Shares of Coach, Inc. (NYSE:COH), declined -1.39% to $31.85, during its last trading session, hitting its lowest level, as Credit Suisse lowered its price target on Coach’s stock to $33 from $36 and reduced its full year 2015, 2016 and 2017 earnings per share estimates.
The firm said it cut its numbers on the luxury handbag, apparel, shoes and accessories retailer based on raised promotional activity in its handbag business. Credit Suisse maintained its “neutral” rating on Coach stock.
Coach, Inc. provides luxury accessories and lifestyle collections for women and men in the United States and internationally. It offers handbags, money pieces, wristlets, rings, charms, and cosmetic cases for women; and business cases, computer bags, messenger-style bags, totes, wallets, card cases, and belts, in addition to time administration and electronic accessories for men.
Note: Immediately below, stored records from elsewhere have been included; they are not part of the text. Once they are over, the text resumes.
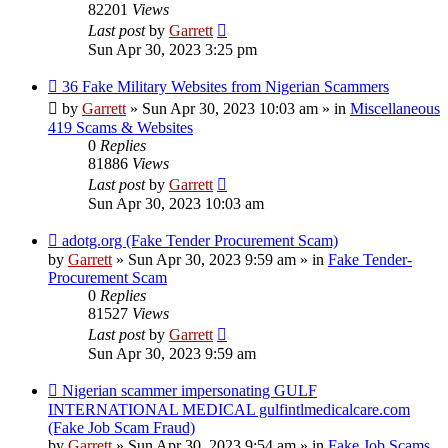
82201
Views
Last post
by
Garrett
Sun Apr 30, 2023 3:25 pm
New
36 Fake Military Websites from Nigerian Scammers
post
by
Garrett
» Sun Apr 30, 2023 10:03 am » in
Miscellaneous
419 Scams & Websites
0
Replies
81886
Views
Last post
by
Garrett
Sun Apr 30, 2023 10:03 am
New
adotg.org (Fake Tender Procurement Scam)
post
by
Garrett
» Sun Apr 30, 2023 9:59 am » in
Fake Tender-
Procurement Scam
0
Replies
81527
Views
Last post
by
Garrett
Sun Apr 30, 2023 9:59 am
New
Nigerian scammer impersonating GULF
post
INTERNATIONAL MEDICAL gulfintlmedicalcare.com
(Fake Job Scam Fraud)
by
Garrett
» Sun Apr 30, 2023 9:54 am » in
Fake Job Scams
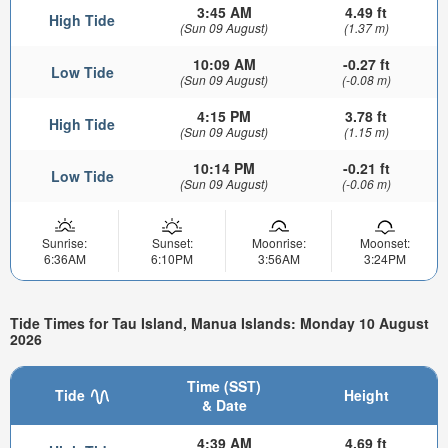
3:45 AM
4.49 ft
High Tide
(Sun 09 August)
(1.37 m)
10:09 AM
-0.27 ft
Low Tide
(Sun 09 August)
(-0.08 m)
4:15 PM
3.78 ft
High Tide
(Sun 09 August)
(1.15 m)
10:14 PM
-0.21 ft
Low Tide
(Sun 09 August)
(-0.06 m)
Sunrise:
Sunset:
Moonrise:
Moonset:
6:36AM
6:10PM
3:56AM
3:24PM
Tide Times for Tau Island, Manua Islands: Monday 10 August
2026
Time (SST)
Tide
Height
& Date
4:39 AM
4.69 ft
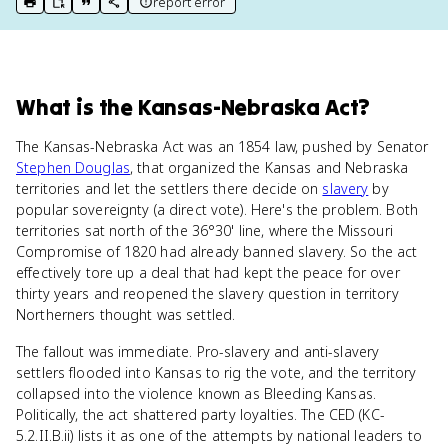
report error
print key term
export to Google Doc
copy citation
copy link to this page
What
is
the Kansas-Nebraska Act
?
The Kansas-Nebraska Act was an 1854 law, pushed by Senator
Stephen Douglas
, that organized the Kansas and Nebraska
territories and let the settlers there decide on
slavery
by
popular sovereignty (a direct vote). Here's the problem. Both
territories sat north of the 36°30' line, where the Missouri
Compromise of 1820 had already banned slavery. So the act
effectively tore up a deal that had kept the peace for over
thirty years and reopened the slavery question in territory
Northerners thought was settled.
The fallout was immediate. Pro-slavery and anti-slavery
settlers flooded into Kansas to rig the vote, and the territory
collapsed into the violence known as Bleeding Kansas.
Politically, the act shattered party loyalties. The CED (KC-
5.2.II.B.ii) lists it as one of the attempts by national leaders to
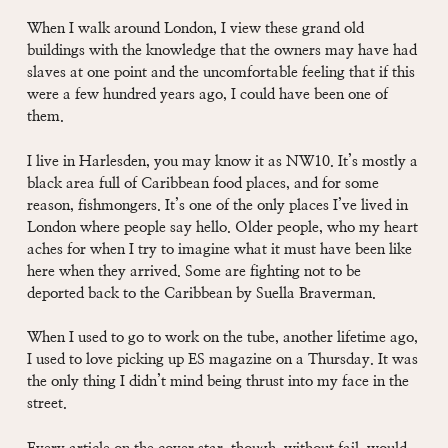
When I walk around London, I view these grand old
buildings with the knowledge that the owners may have had
slaves at one point and the uncomfortable feeling that if this
were a few hundred years ago, I could have been one of
them.
I live in Harlesden, you may know it as NW10. It’s mostly a
black area full of Caribbean food places, and for some
reason, fishmongers. It’s one of the only places I’ve lived in
London where people say hello. Older people, who my heart
aches for when I try to imagine what it must have been like
here when they arrived. Some are fighting not to be
deported back to the Caribbean by Suella Braverman.
When I used to go to work on the tube, another lifetime ago,
I used to love picking up ES magazine on a Thursday. It was
the only thing I didn’t mind being thrust into my face in the
street.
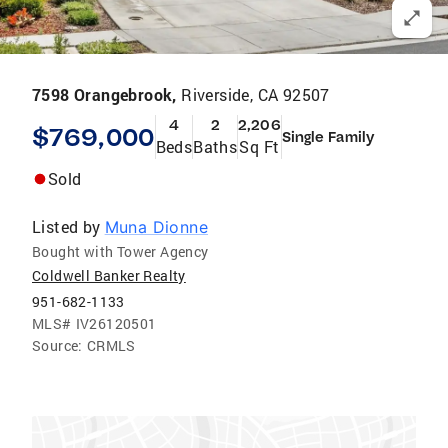
7598 Orangebrook,
Riverside, CA 92507
4
2
2,206
$769,000
Single Family
Beds
Baths
Sq Ft
Sold
Listed by
Muna Dionne
Bought with Tower Agency
Coldwell Banker Realty
951-682-1133
MLS#
IV26120501
Source:
CRMLS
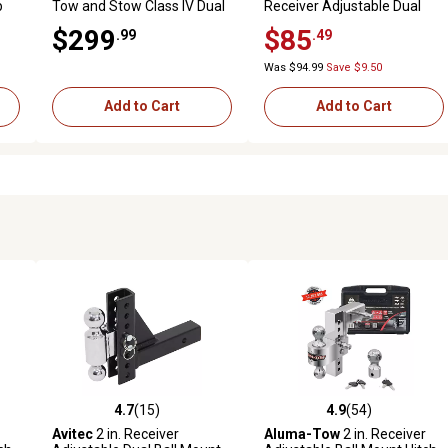
p
Tow and Stow Class IV Dual
Receiver Adjustable Dual
Ball Mount, 3 in. Drop, 10,000
Ball Hitch for Hitch
$299
$85
.99
.49
lb. Capacity
Receivers, 5 in. Drop, 7,500
lb./10,000 lb. Capacity
Was $94.99
Save $9.50
Add to Cart
Add to Cart
4.7
(15)
4.9
(54)
 reviews
4.7 out of 5 stars with 15 reviews
4.9 out of 5 stars with 54 rev
Avitec
2 in. Receiver
Aluma-Tow
2 in. Receiver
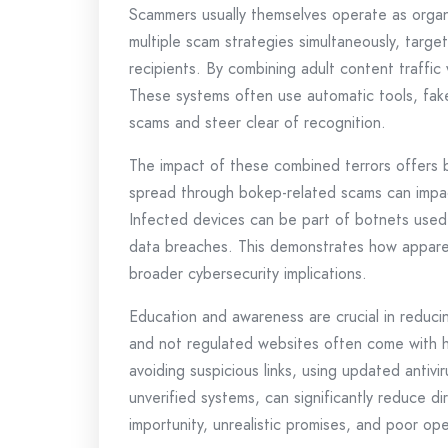
Scammers usually themselves operate as organi
multiple scam strategies simultaneously, target
recipients. By combining adult content traffi
These systems often use automatic tools, fake 
scams and steer clear of recognition.
The impact of these combined terrors offers
spread through bokep-related scams can impac
Infected devices can be part of botnets used 
data breaches. This demonstrates how apparent
broader cybersecurity implications.
Education and awareness are crucial in reduci
and not regulated websites often come with hi
avoiding suspicious links, using updated antiv
unverified systems, can significantly reduce d
importunity, unrealistic promises, and poor open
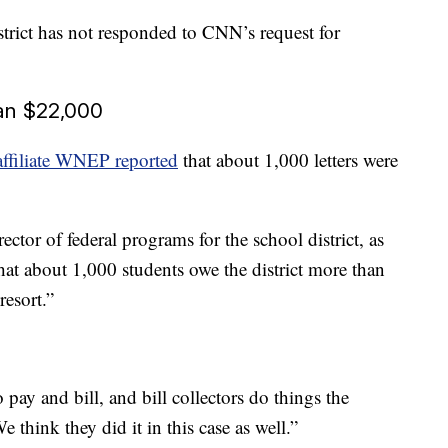
rict has not responded to CNN’s request for
han $22,000
filiate WNEP reported
that about 1,000 letters were
tor of federal programs for the school district, as
hat about 1,000 students owe the district more than
resort.”
 pay and bill, and bill collectors do things the
think they did it in this case as well.”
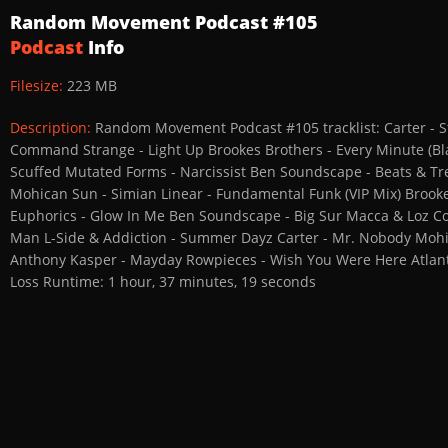
Random Movement Podcast #105
Podcast
Info
Filesize:
223 MB
Description:
Random Movement Podcast #105 tracklist: Carter - St
Command Strange - Light Up Brookes Brothers - Every Minute (Bl
Scuffed Mutated Forms - Narcissist Ben Soundscape - Beats & Treat
Mohican Sun - Simian Linear - Fundamental Funk (VIP Mix) Brookes
Euphorics - Glow In Me Ben Soundscape - Big Sur Macca & Loz Co
Man L-Side & Addiction - Summer Dayz Carter - Mr. Nobody Mohi
Anthony Kasper - Mayday Rowpieces - Wish You Were Here Atlant
Loss Runtime: 1 hour, 37 minutes, 19 seconds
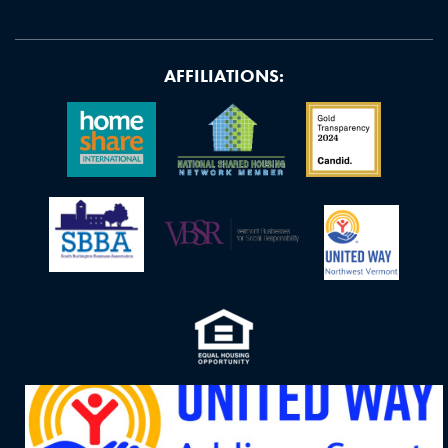
AFFILIATIONS:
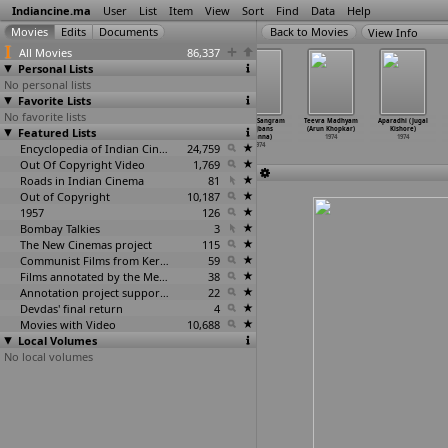
Indiancine.ma
User
List
Item
View
Sort
Find
Data
Help
View Info
All Movies
86,337
Personal Lists
No personal lists
Favorite Lists
No favorite lists
The Nomad
Free Love
Bayano Navare
Jeevan Sangram
Teevra Madhyam
Aparadhi (Jugal
Featured Lists
Puppeteer
(Batra
Sambhala
(Rajbans
(Arun Khopkar)
Kishore)
(Mani Kaul)
Kaushalraj)
(Datta Keshav)
Khanna)
1974
1974
1974
1974
Encyclopedia of Indian Cinema
1974
24,759
1974
Out Of Copyright Video
1,769
Roads in Indian Cinema
81
Out of Copyright
10,187
1957
126
Bombay Talkies
3
The New Cinemas project
115
Communist Films from Kerala
59
Films annotated by the Media Lab Jadavpur University
38
Annotation project supported by the University of Chicago
22
Devdas' final return
4
Movies with Video
10,688
Local Volumes
No local volumes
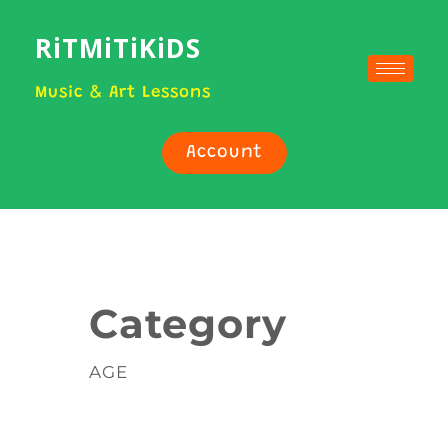
RiTMiTiKiDS
Music & Art Lessons
Account
Category
AGE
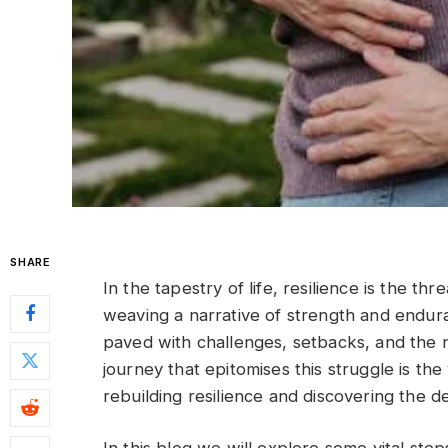
SHARE
In the tapestry of life, resilience is the t
weaving a narrative of strength and enduran
paved with challenges, setbacks, and the 
journey that epitomises this struggle is th
rebuilding resilience and discovering the d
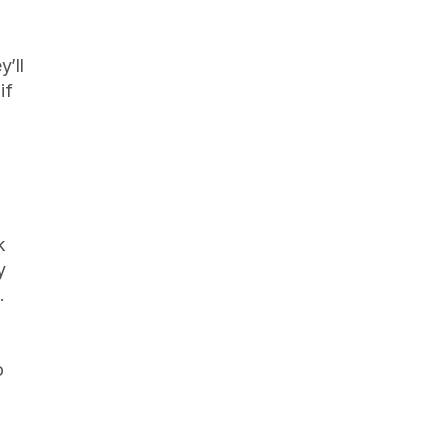
ll 
f 
 
 
 
 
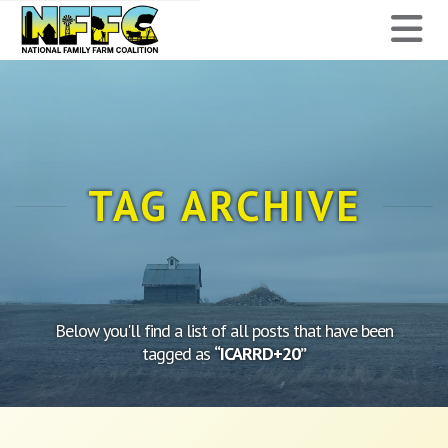
National
N
Family
Farm
Coalition
TAG ARCHIVE
Below you'll find a list of all posts that have been
tagged as
“ICARRD+20”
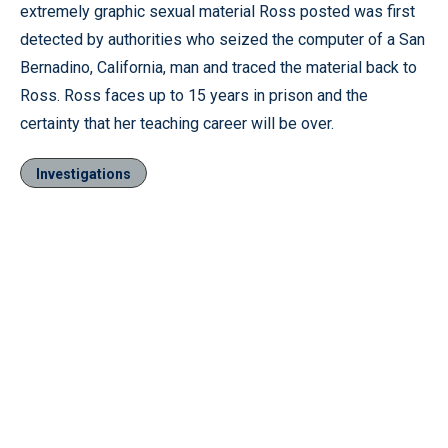
extremely graphic sexual material Ross posted was first
detected by authorities who seized the computer of a San
Bernadino, California, man and traced the material back to
Ross. Ross faces up to 15 years in prison and the
certainty that her teaching career will be over.
Investigations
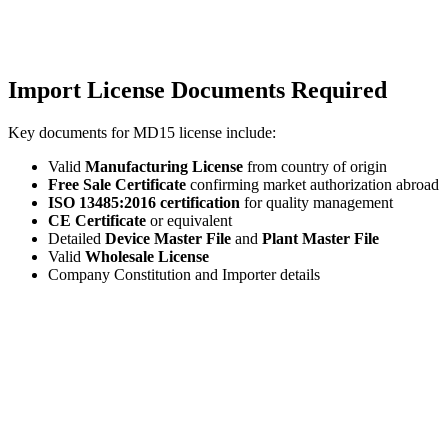
Import License Documents Required
Key documents for MD15 license include:
Valid
Manufacturing License
from country of origin
Free Sale Certificate
confirming market authorization abroad
ISO 13485:2016 certification
for quality management
CE Certificate
or equivalent
Detailed
Device Master File
and
Plant Master File
Valid
Wholesale License
Company Constitution and Importer details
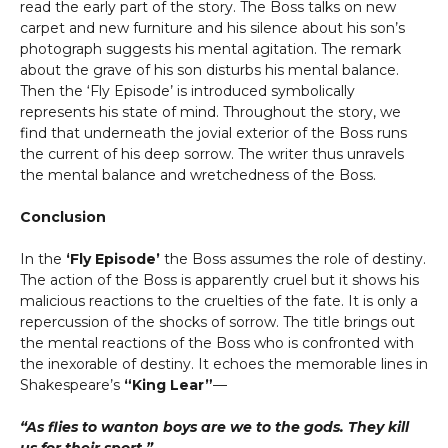
read the early part of the story. The Boss talks on new
carpet and new furniture and his silence about his son’s
photograph suggests his mental agitation. The remark
about the grave of his son disturbs his mental balance.
Then the ‘Fly Episode’ is introduced symbolically
represents his state of mind. Throughout the story, we
find that underneath the jovial exterior of the Boss runs
the current of his deep sorrow. The writer thus unravels
the mental balance and wretchedness of the Boss.
Conclusion
In the
‘Fly Episode’
the Boss assumes the role of destiny.
The action of the Boss is apparently cruel but it shows his
malicious reactions to the cruelties of the fate. It is only a
repercussion of the shocks of sorrow. The title brings out
the mental reactions of the Boss who is confronted with
the inexorable of destiny. It echoes the memorable lines in
Shakespeare’s
“King Lear”
—
“As flies to wanton boys are we to the gods. They kill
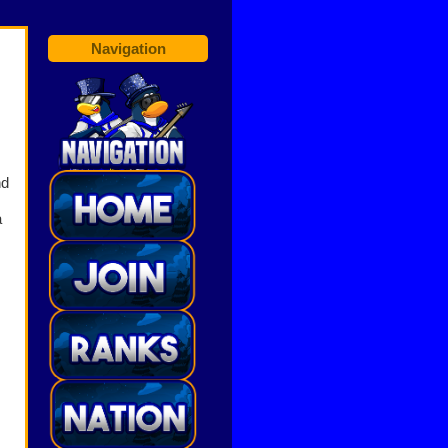
Navigation
nd
a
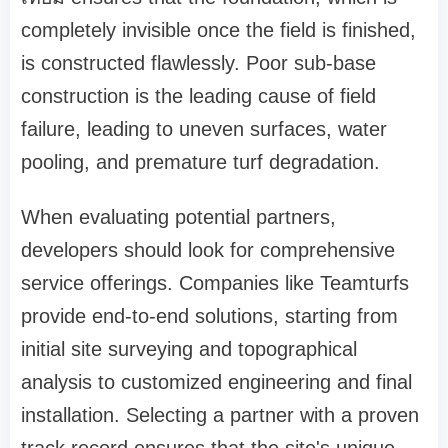
completely invisible once the field is finished,
is constructed flawlessly. Poor sub-base
construction is the leading cause of field
failure, leading to uneven surfaces, water
pooling, and premature turf degradation.
When evaluating potential partners,
developers should look for comprehensive
service offerings. Companies like Teamturfs
provide end-to-end solutions, starting from
initial site surveying and topographical
analysis to customized engineering and final
installation. Selecting a partner with a proven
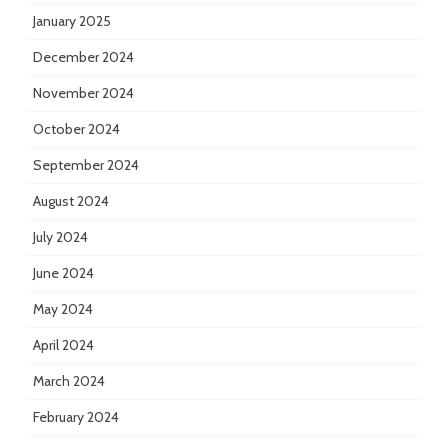
January 2025
December 2024
November 2024
October 2024
September 2024
August 2024
July 2024
June 2024
May 2024
April 2024
March 2024
February 2024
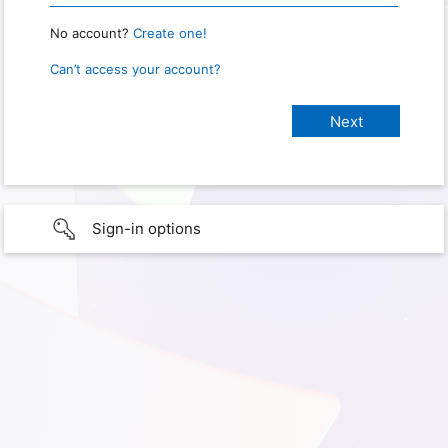
No account?
Create one!
Can’t access your account?
Sign-in options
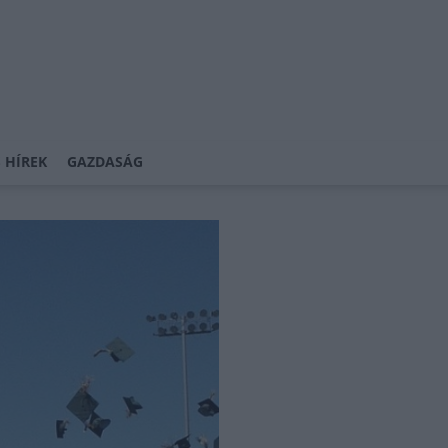
 HÍREK
GAZDASÁG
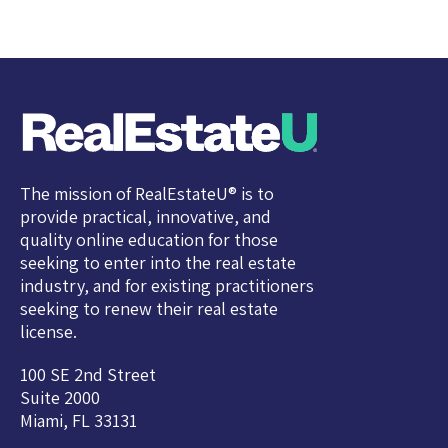
The mission of RealEstateU® is to
provide practical, innovative, and
quality online education for those
seeking to enter into the real estate
industry, and for existing practitioners
seeking to renew their real estate
license.
100 SE 2nd Street
Suite 2000
Miami, FL 33131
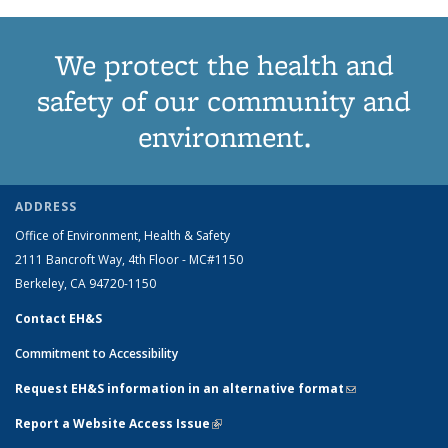
We protect the health and
safety of our community and
environment.
ADDRESS
Office of Environment, Health & Safety
2111 Bancroft Way, 4th Floor - MC#1150
Berkeley, CA 94720-1150
Contact EH&S
Commitment to Accessibility
Request EH&S information in an alternative format
(link sends e-
mail)
Report a Website Access Issue
(link is external)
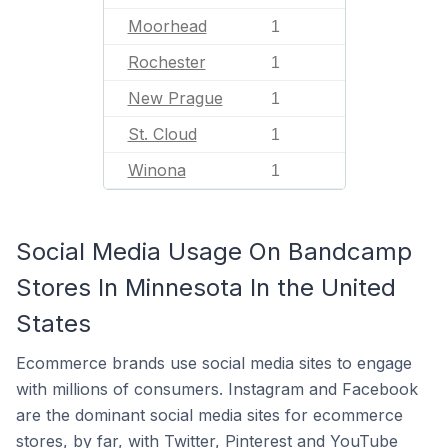
Moorhead
1
Rochester
1
New Prague
1
St. Cloud
1
Winona
1
Social Media Usage On Bandcamp
Stores In Minnesota In the United
States
Ecommerce brands use social media sites to engage
with millions of consumers. Instagram and Facebook
are the dominant social media sites for ecommerce
stores, by far, with Twitter, Pinterest and YouTube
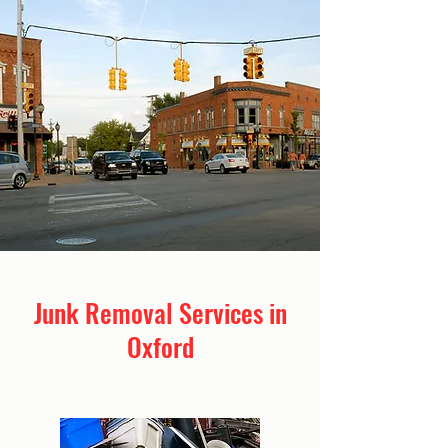
Junk Removal Services in
Oxford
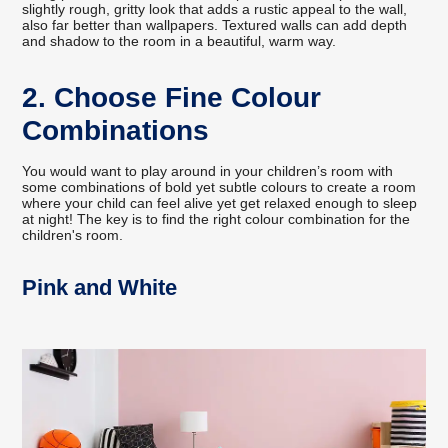
slightly rough, gritty look that adds a rustic appeal to the wall,
also far better than wallpapers. Textured walls can add depth
and shadow to the room in a beautiful, warm way.
2. Choose Fine Colour
Combinations
You would want to play around in your children’s room with
some combinations of bold yet subtle colours to create a room
where your child can feel alive yet get relaxed enough to sleep
at night! The key is to find the right colour combination for the
children's room.
Pink and White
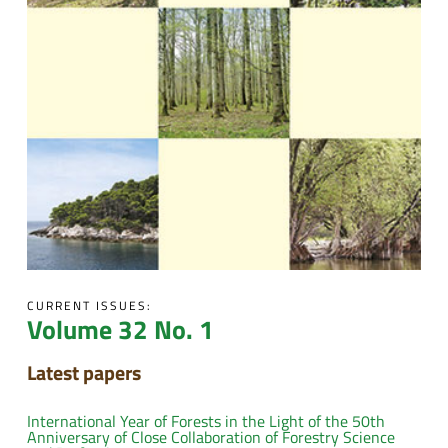
CURRENT ISSUES:
Volume 32 No. 1
Latest papers
International Year of Forests in the Light of the 50th
Anniversary of Close Collaboration of Forestry Science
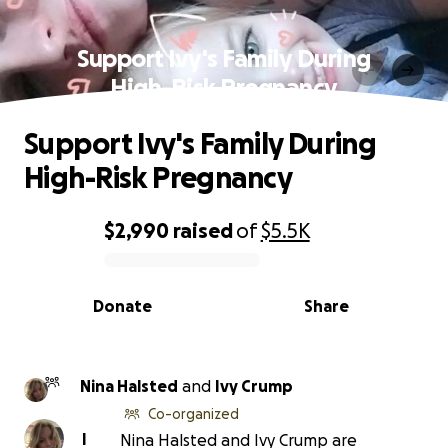
Support Ivy's Family During
High-Risk Pregnancy
Support Ivy's Family During
High-Risk Pregnancy
$2,990
raised
of
$5.5K
0% complete
Donate
Share
Nina Halsted
and
Ivy Crump
Co-organized
I
Nina Halsted and Ivy Crump are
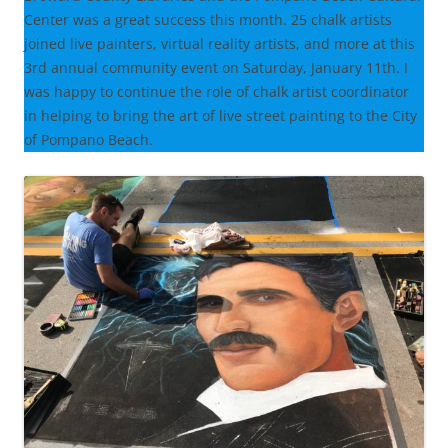
Center was a great success this month. 25 chalk artists
joined live painters, virtual reality artists, and more at this
3rd annual community event on Saturday, January 11th. I
was happy to continue the role of chalk artist coordinator
in helping to bring the art of live street painting to the City
of Pompano Beach.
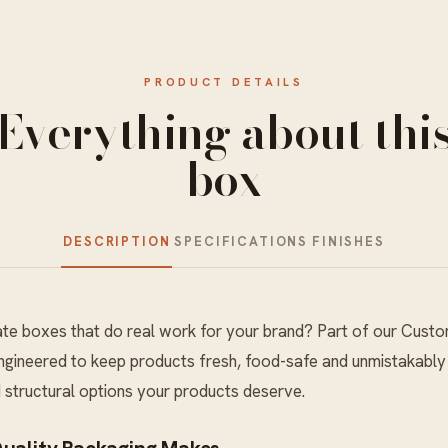
PRODUCT DETAILS
Everything about thi
box
DESCRIPTION
SPECIFICATIONS
FINISHES
e boxes that do real work for your brand? Part of our
Custo
engineered to keep products fresh, food-safe and unmistakably
nd structural options your products deserve.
Finally, Two Harbors Investment Corp. (NYSE:TWO), ended its last trade with -0.10% loss, and closed at $10.20.
Two Harbors Investment Corp., declared that it will release financial results for the quarter ended June 30, 2015, after the market close on August 4, 2015. The company will host a conference call to review the financial results on August 5, 2015, at 9:00 a.m. EDT.
Two Harbors Investment Corp. operates as a real estate investment trust (REIT) that focuses on investing in, financing, and managing residential mortgage-backed securities (RMBS), residential mortgage loans, mortgage servicing rights, commercial real estate debt and related assets, and other financial assets.